Under the ‘micro-campus’ model, the UA partners with international universities that provide the UA a designated space within their campuses. Partner universities also provide their physical campus and classrooms for UA courses, which alleviates the need for new infrastructure and allows the UA to focus on affordably delivering educational instruction in collaboration with the partner institution.

The ‘micro-campus’ model employs technology-enabled ‘flipped classrooms’ to deliver international degree programmes to local students, together with partner universities and their faculty. In these flipped classrooms, students watch lectures outside of class and use class time to work collaboratively with a professor and each other to apply what they have learned.

Moreover, micro-campuses engage both partner and UA faculty, who develop and deliver the dual-degree programmes together, often co-teaching courses. Students can also take partner university courses at the same time they take UA courses, allowing for fully integrated dual-degree programmes, where students can take courses from both universities throughout their multi-year course of study.

Education based on more than one country

As Professor Jenny Lee, an expert on international education at the UA Center for the Study of Higher Education, notes: “This collaborative approach to programme development and teaching allows students to learn about course material situated in the local context of their home countries, unlike studying abroad, and from an international perspective, unlike taking traditional courses at home. Micro-campuses thus exemplify what ‘international’ education should be, education based on more than one country.”

Students at a micro-campus maintain their full student status at the partner university while enrolled in for-credit UA courses, offered locally.

This greatly increases access and affordability by eliminating the substantial costs of living abroad and because the cost-savings of the model enables the UA and the partner to set tuition at local market rates.

Moreover, students continue to pay tuition at the partner institution, meaning the partner does not suffer financially for every dual-degree student, as is the case for traditional dual-degree programmes where students stop paying local tuition when they study abroad.

The UA also shares its tuition with the partner, further aligning financial incentives and benefits.

The micro-campus structure also reduces financial risk to the UA, allowing it to cost-effectively deliver degree programmes at multiple locations across the globe, including in countries that are often underrepresented in international collaborations.

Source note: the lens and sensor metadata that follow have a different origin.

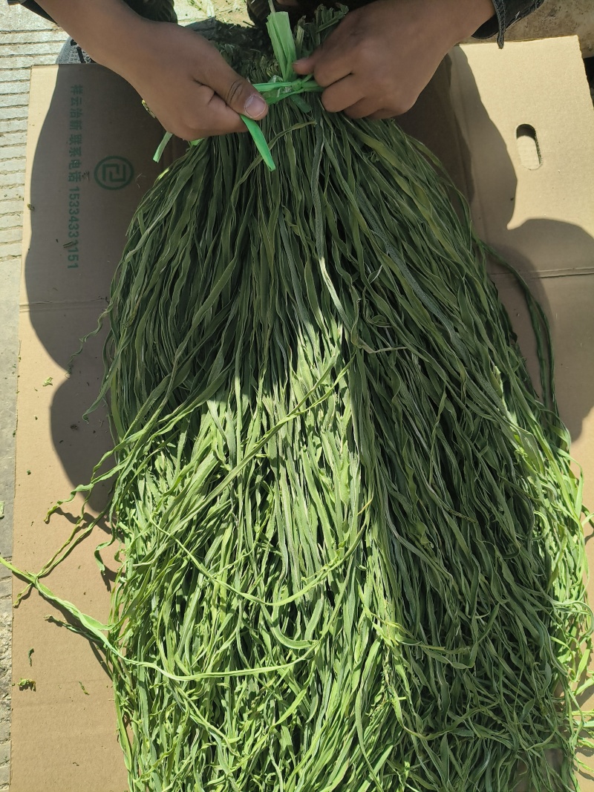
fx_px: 595
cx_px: 297
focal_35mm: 26
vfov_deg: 67.3
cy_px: 396
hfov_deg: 53.1
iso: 80
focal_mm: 4.84
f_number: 1.8
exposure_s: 1/2765
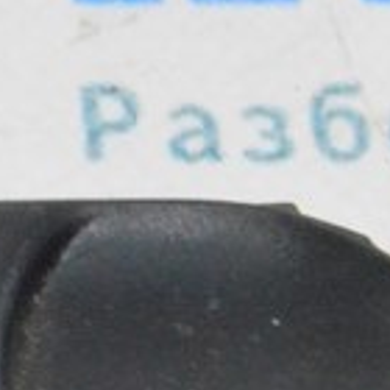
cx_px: -666
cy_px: 249
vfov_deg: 4.5
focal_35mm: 392
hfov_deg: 4.3
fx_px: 4997
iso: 6400
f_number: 20
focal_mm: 42
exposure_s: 1/20
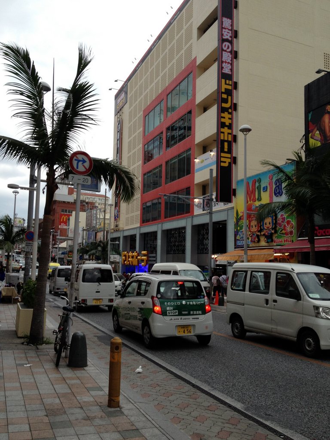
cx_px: 165
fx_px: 445
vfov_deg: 52.6
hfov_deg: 40.7
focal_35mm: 35
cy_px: 220
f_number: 2.4
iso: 50
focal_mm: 4.28
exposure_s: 1/415
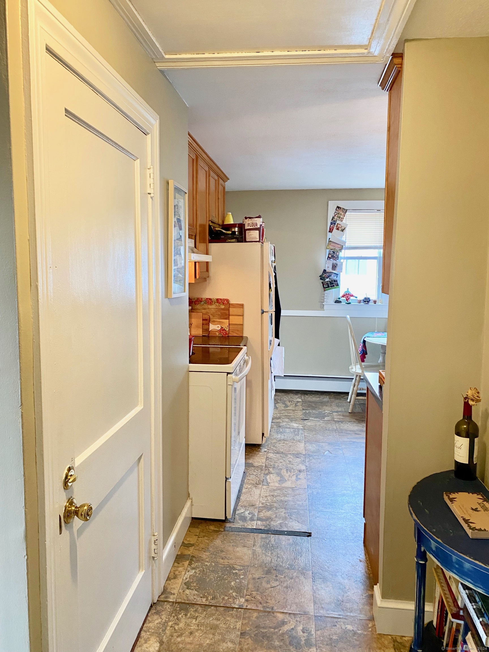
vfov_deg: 67.3
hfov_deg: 53.1
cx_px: 244
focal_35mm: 26
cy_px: 326
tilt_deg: -5.0
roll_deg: -0.6
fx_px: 490
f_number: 1.8
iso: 250
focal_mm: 4.25
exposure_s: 1/60
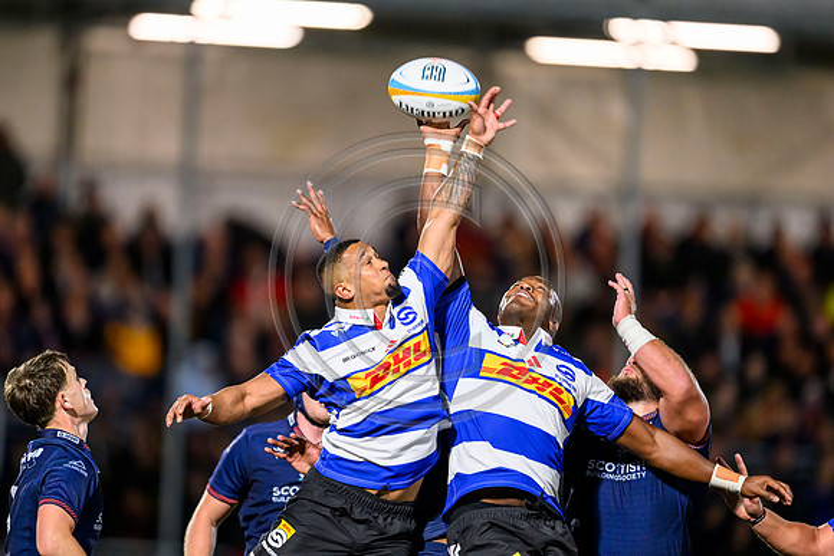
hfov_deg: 3.6
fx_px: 13132
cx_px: 417
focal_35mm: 567
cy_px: 278
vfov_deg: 2.4
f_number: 4
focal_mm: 560
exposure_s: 1/1000
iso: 6400
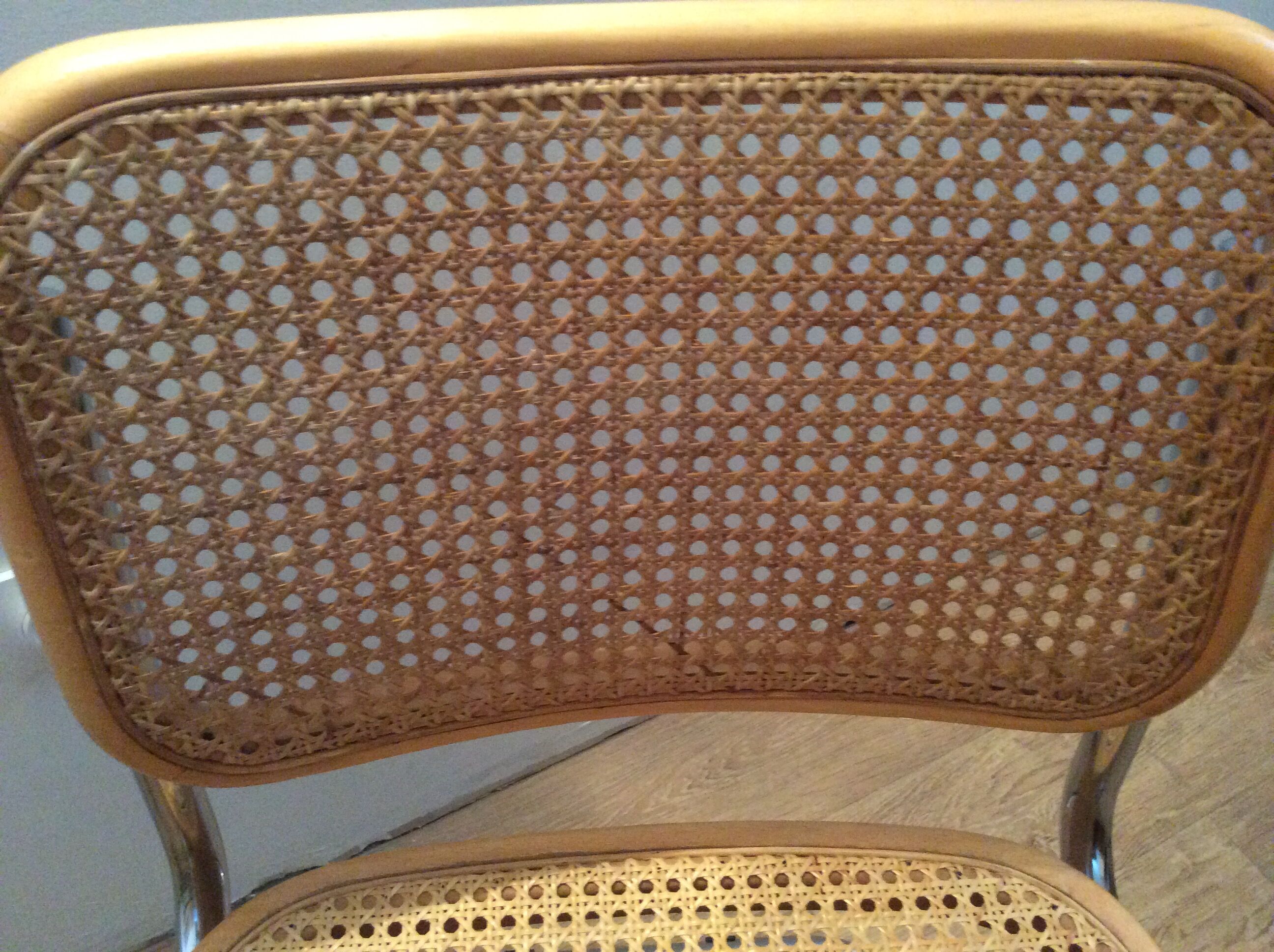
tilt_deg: -45.2
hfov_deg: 56.9
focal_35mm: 32
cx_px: 637
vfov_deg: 44.1
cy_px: 476
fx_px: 1176
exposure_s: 1/17
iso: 400
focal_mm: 3.3
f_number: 2.4
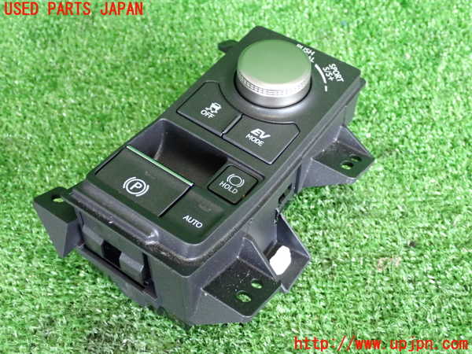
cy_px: 177
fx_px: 600
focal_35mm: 44
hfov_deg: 42.9
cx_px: 236
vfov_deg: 32.9
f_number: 2.9
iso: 1000
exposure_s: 1/30
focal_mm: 7.84
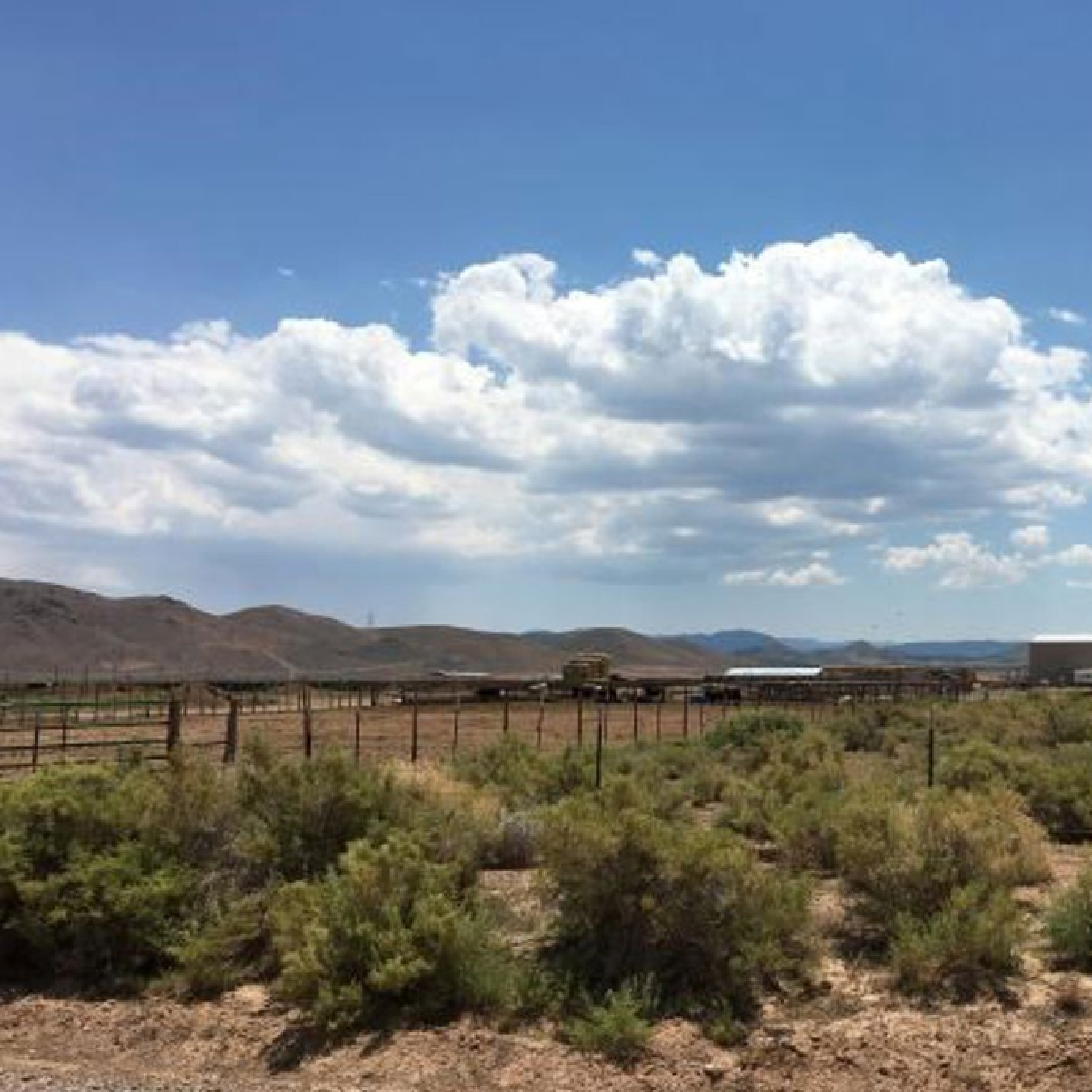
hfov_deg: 43.0
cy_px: 585
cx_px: 763
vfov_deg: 43.8
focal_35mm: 38
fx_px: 1356
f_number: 2.2
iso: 25
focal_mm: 4.15
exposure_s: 1/3344
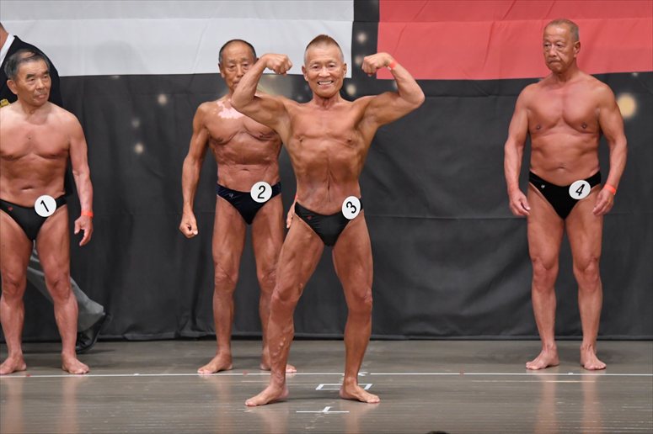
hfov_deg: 9.5
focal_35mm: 217
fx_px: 3934
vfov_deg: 6.3
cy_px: 217
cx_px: 326
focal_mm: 145
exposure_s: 1/400
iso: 5000
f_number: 5.6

The micro-campus model can operate nearly anywhere with basic technology infrastructure.

Sustainable internationalisation

Beyond fostering international education, micro-campuses can also act as hubs for joint faculty research and grant proposals, collaboration that will naturally extend from a teaching model that cultivates close working relationships between UA and partner university faculty.

Additionally, because micro-campuses are financially self-sustaining, they promote sustainable internationalisation, providing a platform and physical location for faculty training and exchange, service-learning, internships and other forms of engaged learning.

Micro-campuses also enable mobility, as micro-campus students are free to study at the UA main campus in Tucson, or at any other UA micro-campus, during their course of study. Similarly, a student at the UA in Tucson could earn part of their degree abroad, studying in four locations in four years.

Micro-campuses offer a holistic, multi-layered model for sustainable international education and collaboration between universities. To help ensure that micro-campuses effectively deliver on this promise, the UA’s Center for the Study of Higher Education will assist the university in continually assessing, developing and refining the model in practice.

Through this iterative process, the model will undoubtedly evolve to incorporate new understandings and realities of its operation in practice. Whatever the final form of this evolution, the micro-campus offers a new model for providing affordable, cutting-edge higher education to the globe.

Brent White is vice provost of international education in the Office of International Education at the University of Arizona, USA.